On our app? Click here to see explanation of how location data is sent to 911

Washington and other area 911 centers wouldn't meet a new FCC ruling which will require telephone carriers to push location information on 40 percent of cell calls.

Carriers will be required to send location data on 80 percent of cell phone 911 calls by 2021.

In the Georgia case, Shannel Anderson was sinking into a pound after making a wrong turn while driving a newspaper route.

She called 911 reporting the intersection and even the ZIP code of her location.

"The Fairway off of Batesville, 30188" Anderson said trying to describe her location to 911. "I'm losing air very quickly"

"Give me the address one more time," the dispatcher says before Anderson slips underneath the water. "It's not working."

Shannel's call hit a cell tower located in another jurisdiction, sending it to that tower's 9-1-1 center - not the one near her that would have known the streets the described.

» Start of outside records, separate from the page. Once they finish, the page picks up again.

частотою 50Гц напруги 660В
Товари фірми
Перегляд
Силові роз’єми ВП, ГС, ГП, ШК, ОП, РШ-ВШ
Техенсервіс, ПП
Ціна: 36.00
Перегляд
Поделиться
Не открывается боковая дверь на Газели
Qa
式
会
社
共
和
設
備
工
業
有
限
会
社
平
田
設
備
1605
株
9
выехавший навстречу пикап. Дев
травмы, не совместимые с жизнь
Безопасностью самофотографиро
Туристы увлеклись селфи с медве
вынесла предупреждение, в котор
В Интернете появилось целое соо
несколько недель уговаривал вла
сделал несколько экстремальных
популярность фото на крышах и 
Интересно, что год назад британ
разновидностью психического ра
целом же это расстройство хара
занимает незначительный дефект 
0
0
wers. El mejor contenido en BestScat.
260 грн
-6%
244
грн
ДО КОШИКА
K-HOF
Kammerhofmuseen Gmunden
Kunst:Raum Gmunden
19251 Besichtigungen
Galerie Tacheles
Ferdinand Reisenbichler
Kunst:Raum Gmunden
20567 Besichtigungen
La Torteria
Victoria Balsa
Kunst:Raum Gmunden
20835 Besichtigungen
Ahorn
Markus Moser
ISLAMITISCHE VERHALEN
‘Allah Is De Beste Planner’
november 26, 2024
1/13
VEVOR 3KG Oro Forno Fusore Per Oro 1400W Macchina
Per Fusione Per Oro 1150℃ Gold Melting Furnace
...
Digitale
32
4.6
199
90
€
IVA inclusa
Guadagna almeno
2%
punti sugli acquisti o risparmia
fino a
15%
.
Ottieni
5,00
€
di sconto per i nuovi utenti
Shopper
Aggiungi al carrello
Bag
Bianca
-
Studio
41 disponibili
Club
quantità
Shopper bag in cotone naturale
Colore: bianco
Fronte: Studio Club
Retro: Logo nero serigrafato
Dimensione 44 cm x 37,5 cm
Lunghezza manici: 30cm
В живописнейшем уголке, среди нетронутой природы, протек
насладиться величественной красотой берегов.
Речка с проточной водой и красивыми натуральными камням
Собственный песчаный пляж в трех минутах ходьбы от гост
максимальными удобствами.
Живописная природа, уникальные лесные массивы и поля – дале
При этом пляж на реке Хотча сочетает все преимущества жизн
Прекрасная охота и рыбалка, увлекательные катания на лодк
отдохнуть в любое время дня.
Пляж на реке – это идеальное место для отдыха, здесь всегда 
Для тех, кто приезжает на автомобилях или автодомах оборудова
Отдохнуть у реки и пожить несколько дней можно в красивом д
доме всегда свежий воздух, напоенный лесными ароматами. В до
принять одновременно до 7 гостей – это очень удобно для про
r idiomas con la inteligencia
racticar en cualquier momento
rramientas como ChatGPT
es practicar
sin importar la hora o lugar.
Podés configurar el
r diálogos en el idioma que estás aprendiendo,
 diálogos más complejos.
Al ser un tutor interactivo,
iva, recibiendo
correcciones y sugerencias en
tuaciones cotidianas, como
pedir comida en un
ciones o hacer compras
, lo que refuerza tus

Unlike free and inexpensive apps that show phone users their near-exact location, Shannel's call – like many identified in our investigation – didn't send her GPS location to 911.

"Why is it more important for a 99-cent app or Facebook to know where we are than the 911 operator who answers the call?" Curlee asked. "When you have GPS, when you have apps that have locator services, you're telling me 911 doesn't have the capability to locate someone?"

We conducted two pre-planned and pre-authorized tests in the Washington area

.

In Montgomery County, 911 dispatchers identified our parking lot location in in Gaithersbug within seconds.

But in Fairfax County we tested indoors because buildings often conceals gps location.

Much like Shannel's case 911 only received cell tower information near a Fairfax street that was two stop lights and a quarter mile away from where we were we made that 9-1-1 call at 911 headquarters.

Lauder said dispatchers are trained to get clues from callers who don't know their whereabouts.

He said even the tower information, which just gives rescuers a general idea of the location is helpful.

He said Fairfax County relies on callers to know their location in about one out of three calls because the computer doesn't show it.

Shannel never regained consciousness and died a week and a half later.